| Task objective |
Write the next part of the passage on effect size confidence intervals, starting right after its last sentence.

| Passage for review |
▶

Glass’s Δ Effect Size (ES) and Confidence Interval (CI) Formulas.

ES Metric	Associated Formulas	Procedure	Application to Data Set
Glass’s Δ	$Δ = \frac{M_{1} - M_{2}}{S D_{control}}$	1. Identify the posttest means for the treatment (M ₁) and comparison (M ₂) groups	M ₁ = 1.29 M ₂ = 1.49
		2. Divide the product of the comparison group mean minus the treatment group mean by the SD of the comparison group SD	$Δ = \frac{1.29 - 1.49}{0.25}$ = −0.8
	$CI = ES \pm z^{*} S E_{ES}$	3. Determine the amount of confidence you wish to have in your estimate and apply appropriate z-score value	z = 1.65 (90%) z = 1.96 (95%) z = 2.58 (99%)
	$S E_{ES} = \sqrt{\frac{n_{1} + n_{2}}{n_{1} n_{2}} + \frac{{ES}^{2}}{2 (n_{1} + n_{2})}}$	4. Compute SE for ES found in Step 2	$S E_{ES} = \sqrt{\frac{18 + 15}{(18) (15)} + \frac{- {0.8}^{2}}{2 (18 + 15)}} = 0.36$
		5. Compute desired CI using the values identified in Steps 3 and 4 above	$CI = - 0.8 \pm 1.96 (0.36) =$ [−0.09, −1.51]

Table 3.

Hedge’s g Effect Size (ES) and Confidence Interval (CI) Formulas.

ES Metric	Associated Formulas	Procedure	Application to 4Data Set
Hedge’s g		1. Compute Cohen’s d metric	d = −.83
	$g = d (1 - \frac{3}{4 N - 9})$	2. Multiply d value by the product of 1 minus 3 divided by 4N − 9	$g = - 0.83 (1 - \frac{3}{4 (33) - 9}) = - 0.81$
		3. Determine the amount of confidence you wish to have in your estimate and apply appropriate z-score value	z = 1.65 (90%) z = 1.96 (95%) z = 2.58 (99%)
	$S E_{ES} = \sqrt{\frac{n_{1} + n_{2}}{n_{1} n_{2}} + \frac{{ES}^{2}}{2 (n_{1} + n_{2})}}$	4. Compute SE for ES found in Step 3	$S E_{ES} = \sqrt{\frac{18 + 15}{(18) (15)} + \frac{- {0.81}^{2}}{2 (18 + 15)}} = 0.36$
	$CI = ES \pm z^{*} S E_{ES}$	5. Compute desired CI using the values identified in Steps 3 and 4 above	$CI = - 0.81 \pm 1.96 (0.36) =$ [0.10, −1.52]

Interpreting ES CIs

Whereas hypothesis testing is concerned only with statistical significance, CIs can be used to convey both statistical and clinical information. In this section, we discuss two distinct ways to properly interpret CIs. A third interpretation of CIs relates to their ability to indicate statistical significance. However, this interpretation is beyond the scope of this article and its focus on interpreting CIs for ESs.

◀

| Entries supplied |
▶

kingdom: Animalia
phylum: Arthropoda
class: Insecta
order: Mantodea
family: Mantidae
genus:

◀

| Output of the task |
CI as an interval of plausible values

One advantage of using CIs is that they provide information related to the range of effect of a treatment or intervention counselors might find useful in making clinical decisions related to client care and treatment (Stratford, 2010). Using the 95% CI constructed around the Hedge’s g value earlier, we would say that we were 95% confident that the effect of participating in the RCS group is not more than 1.39 units less nor 0.13 units more than the computed ES metric.

CI as a part of an infinite sequence

A second interpretation of CIs refers to their ability to convey the uncertainty of information obtained from a single sample. Theoretically, the CI we compute around a point estimate is only one of an infinite amount of possible CIs that could have been computed. Using a 95% CI means that 95% of all potential CIs that could have been computed would include the true population parameter and be classified as a true statement. In the remaining 5% of potential CIs, the true population parameter would be missed resulting in a false statement.

Interpreting ESs and Estimating Practical Significance

When interpreting yielded ESs and estimating the practical significance of an intervention, we suggest using the following four-step process.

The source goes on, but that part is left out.